A sedation of the soul

Fiction: Of the many memorable Irish fictional debuts of the past decade, few impressed more than Mike McCormack's 1996 short…

Fiction: Of the many memorable Irish fictional debuts of the past decade, few impressed more than Mike McCormack's 1996 short-story collection Getting it in the Head.

A darkly humorous study in west of Ireland gothic, the book introduced us to a cast of sharply individualised narrators, each prey to various forms of weird imaginings and deviant fantasies. McCormack brought an unnervingly idiosyncratic vision to bear on small-town conservatism and insularity. As the narrator of the title story puts it: "This was what you got for spending your life here in the west of Ireland, on the edge of the world - a thin imagination, a narrow mind that had huge chunks of the world falling down each side of it". Yet the stories also managed to capture the pathos of dysfunctional lives and the ways in which chronic loneliness can mutate into murderous obsession.

Crowe's Requiem (1998) further testified to McCormack's fascination with the darker vicissitudes of Irish life and his desire to explore them by moving beyond conventional realistic modes. In particular, his artful use of gothic fantasy to dramatise the strange tale of Crowe, a freakish young man who exists "outside of government and history", showed that fabulism could render the psychic and social stresses of contemporary Ireland at least as compellingly as realism.

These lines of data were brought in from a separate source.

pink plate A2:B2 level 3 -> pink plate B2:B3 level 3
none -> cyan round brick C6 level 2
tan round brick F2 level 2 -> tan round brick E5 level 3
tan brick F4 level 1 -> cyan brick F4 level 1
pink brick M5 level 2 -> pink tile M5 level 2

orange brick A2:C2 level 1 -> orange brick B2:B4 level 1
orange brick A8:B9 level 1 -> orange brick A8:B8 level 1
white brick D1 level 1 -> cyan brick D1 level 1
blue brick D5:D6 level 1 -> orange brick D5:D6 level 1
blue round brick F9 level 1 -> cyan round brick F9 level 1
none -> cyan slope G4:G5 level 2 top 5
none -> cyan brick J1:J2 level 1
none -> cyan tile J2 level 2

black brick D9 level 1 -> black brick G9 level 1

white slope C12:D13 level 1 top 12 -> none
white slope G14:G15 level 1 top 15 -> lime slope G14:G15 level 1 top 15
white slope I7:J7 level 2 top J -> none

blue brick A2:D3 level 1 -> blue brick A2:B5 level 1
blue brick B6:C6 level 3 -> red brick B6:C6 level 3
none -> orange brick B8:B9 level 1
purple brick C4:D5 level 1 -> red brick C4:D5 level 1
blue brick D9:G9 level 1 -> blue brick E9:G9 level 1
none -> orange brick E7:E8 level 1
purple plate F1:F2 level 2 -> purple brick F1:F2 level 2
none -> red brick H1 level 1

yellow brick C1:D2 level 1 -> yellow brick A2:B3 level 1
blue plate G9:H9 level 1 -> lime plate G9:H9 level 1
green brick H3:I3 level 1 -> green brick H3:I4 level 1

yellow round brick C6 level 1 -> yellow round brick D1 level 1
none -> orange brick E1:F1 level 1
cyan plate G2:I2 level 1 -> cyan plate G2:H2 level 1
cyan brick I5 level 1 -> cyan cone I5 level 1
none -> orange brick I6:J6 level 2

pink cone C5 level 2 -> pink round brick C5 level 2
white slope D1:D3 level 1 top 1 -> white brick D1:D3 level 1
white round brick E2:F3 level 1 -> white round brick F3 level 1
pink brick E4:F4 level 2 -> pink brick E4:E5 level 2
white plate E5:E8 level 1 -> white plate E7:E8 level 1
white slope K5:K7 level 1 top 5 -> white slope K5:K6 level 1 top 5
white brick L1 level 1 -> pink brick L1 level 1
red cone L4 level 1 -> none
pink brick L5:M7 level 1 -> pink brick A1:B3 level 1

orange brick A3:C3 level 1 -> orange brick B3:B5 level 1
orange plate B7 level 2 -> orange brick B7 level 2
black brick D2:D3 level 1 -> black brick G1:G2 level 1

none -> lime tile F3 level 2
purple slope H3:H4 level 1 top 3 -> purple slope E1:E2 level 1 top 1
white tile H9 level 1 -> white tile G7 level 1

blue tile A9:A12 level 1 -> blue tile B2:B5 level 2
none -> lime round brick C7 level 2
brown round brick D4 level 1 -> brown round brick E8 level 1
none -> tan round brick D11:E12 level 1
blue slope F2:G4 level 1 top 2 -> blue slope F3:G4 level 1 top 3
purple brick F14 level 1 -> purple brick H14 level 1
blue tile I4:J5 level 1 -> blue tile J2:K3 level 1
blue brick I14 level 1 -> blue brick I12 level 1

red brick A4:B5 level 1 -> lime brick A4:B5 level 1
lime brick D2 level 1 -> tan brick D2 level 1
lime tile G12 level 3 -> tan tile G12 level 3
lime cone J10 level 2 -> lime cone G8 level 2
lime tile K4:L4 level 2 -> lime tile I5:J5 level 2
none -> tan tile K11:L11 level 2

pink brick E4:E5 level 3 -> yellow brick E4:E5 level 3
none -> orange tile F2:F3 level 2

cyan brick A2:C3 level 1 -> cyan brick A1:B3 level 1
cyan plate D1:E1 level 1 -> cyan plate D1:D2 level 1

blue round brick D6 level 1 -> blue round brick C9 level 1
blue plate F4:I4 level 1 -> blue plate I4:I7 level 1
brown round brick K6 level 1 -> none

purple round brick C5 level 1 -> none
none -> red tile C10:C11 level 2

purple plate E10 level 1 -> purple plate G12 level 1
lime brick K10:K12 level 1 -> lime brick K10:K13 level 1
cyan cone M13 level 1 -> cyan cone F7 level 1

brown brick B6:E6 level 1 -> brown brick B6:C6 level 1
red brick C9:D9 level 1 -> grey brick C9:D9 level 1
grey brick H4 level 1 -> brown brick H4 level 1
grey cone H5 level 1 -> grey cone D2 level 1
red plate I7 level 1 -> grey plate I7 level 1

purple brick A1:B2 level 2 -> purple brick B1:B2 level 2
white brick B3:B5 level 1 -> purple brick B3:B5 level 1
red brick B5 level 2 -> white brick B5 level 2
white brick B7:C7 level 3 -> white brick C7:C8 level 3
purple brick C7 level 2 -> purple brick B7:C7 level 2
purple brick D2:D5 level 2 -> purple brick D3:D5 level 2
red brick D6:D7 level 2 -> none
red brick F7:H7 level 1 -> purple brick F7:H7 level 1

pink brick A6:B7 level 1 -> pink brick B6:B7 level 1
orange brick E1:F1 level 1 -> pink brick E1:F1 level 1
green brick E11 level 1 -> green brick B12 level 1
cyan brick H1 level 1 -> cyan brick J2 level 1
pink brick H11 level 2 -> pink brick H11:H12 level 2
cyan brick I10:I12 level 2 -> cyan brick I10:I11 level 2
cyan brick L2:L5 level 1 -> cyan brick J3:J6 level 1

But perhaps the most striking feature of McCormack's first two books is their preoccupation with the commodification of the human body in a consumerist, computerised society. The standout story in Getting it in the Head, for example, is a blackly comic meditation on self-alienation and postmodern celebrity in which a sculptor dismembers himself for the sake of his art. Crowe's Requiem recapitulates this theme of grotesque physicality through its exploration of the shadowy interface between the human, commercial and scientific realms. Driven by economic need, Crowe takes part in a medical experiment during which his heart is stopped momentarily, an experience which precipitates his eventual capitulation to a mysterious ageing disorder.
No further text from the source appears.